TASK DATA START
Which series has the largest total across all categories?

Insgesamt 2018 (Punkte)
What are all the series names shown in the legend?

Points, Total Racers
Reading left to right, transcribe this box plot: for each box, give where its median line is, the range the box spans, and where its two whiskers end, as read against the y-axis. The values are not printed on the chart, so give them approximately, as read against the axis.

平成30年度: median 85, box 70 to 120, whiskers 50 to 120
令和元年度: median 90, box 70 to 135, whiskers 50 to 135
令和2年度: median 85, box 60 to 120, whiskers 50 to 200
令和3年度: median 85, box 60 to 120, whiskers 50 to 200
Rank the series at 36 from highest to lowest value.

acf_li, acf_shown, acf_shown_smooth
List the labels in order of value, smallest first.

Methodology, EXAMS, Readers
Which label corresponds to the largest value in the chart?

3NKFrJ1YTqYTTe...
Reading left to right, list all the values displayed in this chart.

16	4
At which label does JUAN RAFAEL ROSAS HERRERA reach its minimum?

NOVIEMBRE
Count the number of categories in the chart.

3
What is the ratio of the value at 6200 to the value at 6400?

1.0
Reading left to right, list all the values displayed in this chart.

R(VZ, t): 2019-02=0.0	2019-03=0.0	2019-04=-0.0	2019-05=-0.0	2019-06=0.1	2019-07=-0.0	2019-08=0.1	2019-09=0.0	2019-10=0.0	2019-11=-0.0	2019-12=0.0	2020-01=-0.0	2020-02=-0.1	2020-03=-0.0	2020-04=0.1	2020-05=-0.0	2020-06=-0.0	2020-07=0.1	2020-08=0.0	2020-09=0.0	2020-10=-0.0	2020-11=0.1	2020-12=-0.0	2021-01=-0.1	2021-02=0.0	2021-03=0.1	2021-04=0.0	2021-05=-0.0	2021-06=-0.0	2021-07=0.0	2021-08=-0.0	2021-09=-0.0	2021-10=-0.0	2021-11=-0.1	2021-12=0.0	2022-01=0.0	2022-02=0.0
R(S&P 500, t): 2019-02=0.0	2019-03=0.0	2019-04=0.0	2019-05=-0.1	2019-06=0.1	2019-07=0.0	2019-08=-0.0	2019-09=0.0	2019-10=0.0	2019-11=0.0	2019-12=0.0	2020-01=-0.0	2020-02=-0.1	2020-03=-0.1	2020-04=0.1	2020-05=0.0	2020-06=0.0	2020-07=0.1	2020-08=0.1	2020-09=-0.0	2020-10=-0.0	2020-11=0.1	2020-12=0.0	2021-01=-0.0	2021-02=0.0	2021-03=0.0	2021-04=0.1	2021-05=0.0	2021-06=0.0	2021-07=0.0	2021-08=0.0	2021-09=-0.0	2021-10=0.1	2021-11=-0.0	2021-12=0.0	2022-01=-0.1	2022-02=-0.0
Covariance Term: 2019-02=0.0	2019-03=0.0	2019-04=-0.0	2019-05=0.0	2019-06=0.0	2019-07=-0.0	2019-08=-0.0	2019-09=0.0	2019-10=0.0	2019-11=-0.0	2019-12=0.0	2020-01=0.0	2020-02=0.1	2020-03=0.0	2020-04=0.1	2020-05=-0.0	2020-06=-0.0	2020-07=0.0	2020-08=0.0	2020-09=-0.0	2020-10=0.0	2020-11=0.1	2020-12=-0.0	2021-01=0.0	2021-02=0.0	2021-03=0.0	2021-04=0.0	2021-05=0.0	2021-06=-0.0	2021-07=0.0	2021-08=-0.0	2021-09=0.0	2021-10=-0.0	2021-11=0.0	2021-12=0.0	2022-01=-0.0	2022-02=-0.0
TASK DATA END
WHAT IS BEING ASKED: Pull out every line of the items above that contains the string "series", copying each one unchanged.

RESULT OF THE EXERCISE:
Which series has the largest total across all categories?
What are all the series names shown in the legend?
Rank the series at 36 from highest to lowest value.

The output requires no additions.